Bruce Foxworth
- Full name: Bruce Foxworth
- Country (sports): United States
- Born: September 25, 1956 (age 69) St. Louis, Missouri
- Died: Los Angeles. California
- Plays: Right-handed
- Prize money: $33,214

Singles
- Career record: 9–15
- Career titles: 0
- Highest ranking: No. 147 (January 3, 1983)

Grand Slam singles results
- French Open: 1R (1980, 1983)
- Wimbledon: 1R (1983)
- US Open: 2R (1979, 1985)

Doubles
- Career record: 1–5
- Career titles: 0
- Highest ranking: No. 417 (January 2, 1984)

Grand Slam doubles results
- French Open: 1R (1980)

= Bruce Foxworth =

American tennis player

Bruce Foxworth (September 25, 1956 - October 21, 2021) was a former professional tennis player from the United States.

==Biography==
Foxworth, who was born in St. Louis, played collegiate tennis at Hampton University. He died at the age of 65 on October 21, 2021, after battling prostate cancer for the last two years.

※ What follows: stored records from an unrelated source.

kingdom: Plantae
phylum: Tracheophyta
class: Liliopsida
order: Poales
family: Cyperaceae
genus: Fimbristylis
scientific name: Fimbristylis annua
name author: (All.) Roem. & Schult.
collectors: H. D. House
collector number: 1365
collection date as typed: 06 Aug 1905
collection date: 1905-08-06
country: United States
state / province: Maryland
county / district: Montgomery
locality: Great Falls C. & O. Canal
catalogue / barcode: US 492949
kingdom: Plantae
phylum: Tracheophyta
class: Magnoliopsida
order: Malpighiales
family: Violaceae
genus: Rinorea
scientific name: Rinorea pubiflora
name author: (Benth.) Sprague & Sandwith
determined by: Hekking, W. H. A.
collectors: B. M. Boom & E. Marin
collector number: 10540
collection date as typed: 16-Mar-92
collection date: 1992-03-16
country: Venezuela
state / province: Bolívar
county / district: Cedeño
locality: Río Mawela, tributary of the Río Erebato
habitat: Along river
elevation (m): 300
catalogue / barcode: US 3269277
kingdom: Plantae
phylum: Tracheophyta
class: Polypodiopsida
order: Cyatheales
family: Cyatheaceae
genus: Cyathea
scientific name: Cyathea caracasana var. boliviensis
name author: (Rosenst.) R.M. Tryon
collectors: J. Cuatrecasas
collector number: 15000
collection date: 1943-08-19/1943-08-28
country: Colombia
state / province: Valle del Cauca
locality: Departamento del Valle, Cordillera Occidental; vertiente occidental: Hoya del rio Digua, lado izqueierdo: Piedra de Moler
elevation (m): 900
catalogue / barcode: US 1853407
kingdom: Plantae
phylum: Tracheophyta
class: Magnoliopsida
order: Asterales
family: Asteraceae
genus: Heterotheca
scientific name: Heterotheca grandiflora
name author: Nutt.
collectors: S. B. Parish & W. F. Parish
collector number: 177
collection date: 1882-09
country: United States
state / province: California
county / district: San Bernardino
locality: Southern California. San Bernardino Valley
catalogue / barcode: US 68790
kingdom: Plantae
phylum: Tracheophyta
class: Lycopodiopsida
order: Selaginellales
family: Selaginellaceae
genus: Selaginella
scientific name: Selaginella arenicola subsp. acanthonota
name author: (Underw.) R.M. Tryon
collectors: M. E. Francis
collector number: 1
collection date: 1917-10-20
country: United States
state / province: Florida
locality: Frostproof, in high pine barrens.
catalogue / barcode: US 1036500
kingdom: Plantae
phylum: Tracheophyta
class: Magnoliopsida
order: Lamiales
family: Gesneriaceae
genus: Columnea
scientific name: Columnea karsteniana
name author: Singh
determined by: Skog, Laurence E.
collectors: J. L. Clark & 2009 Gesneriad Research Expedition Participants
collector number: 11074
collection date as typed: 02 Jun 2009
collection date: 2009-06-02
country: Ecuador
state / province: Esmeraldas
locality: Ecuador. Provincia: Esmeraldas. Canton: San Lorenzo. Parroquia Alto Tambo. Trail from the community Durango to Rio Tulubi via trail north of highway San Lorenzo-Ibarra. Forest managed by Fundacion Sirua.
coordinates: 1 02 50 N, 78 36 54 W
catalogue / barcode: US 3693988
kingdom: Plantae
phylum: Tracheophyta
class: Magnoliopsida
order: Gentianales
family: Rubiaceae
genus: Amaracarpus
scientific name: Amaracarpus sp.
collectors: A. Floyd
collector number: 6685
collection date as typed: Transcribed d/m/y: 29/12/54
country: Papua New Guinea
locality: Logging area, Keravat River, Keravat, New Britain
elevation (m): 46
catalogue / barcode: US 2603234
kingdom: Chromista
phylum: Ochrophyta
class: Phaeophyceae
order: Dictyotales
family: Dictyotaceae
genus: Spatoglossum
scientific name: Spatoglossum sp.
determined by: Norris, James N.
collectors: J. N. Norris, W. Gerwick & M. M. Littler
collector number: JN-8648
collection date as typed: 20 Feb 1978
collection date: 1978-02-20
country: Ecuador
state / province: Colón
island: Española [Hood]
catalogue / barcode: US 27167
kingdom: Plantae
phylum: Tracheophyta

As a professional player he based himself in Los Angeles and was one of the leading African American player on tour at that time. His best Grand Prix result was a quarter-final appearance at Cleveland in 1980, with wins over Sashi Menon and Ernie Fernández. In 1983 he attained his career best ranking of 147. He competed in the main draw of the French Open, Wimbledon and US Open during his career. At the 1985 US Open he beat Slobodan Živojinović over five sets, which set up a second round match against third seed Mats Wilander. He lost to Wilander in straight sets.

In 1992, Foxworth was seriously injured in a car accident that left him in hospital for four months with a spinal-cord injury.

He continued to live in Los Angeles working as a tennis coach. Players he has coached include Lori McNeil and Roger Smith.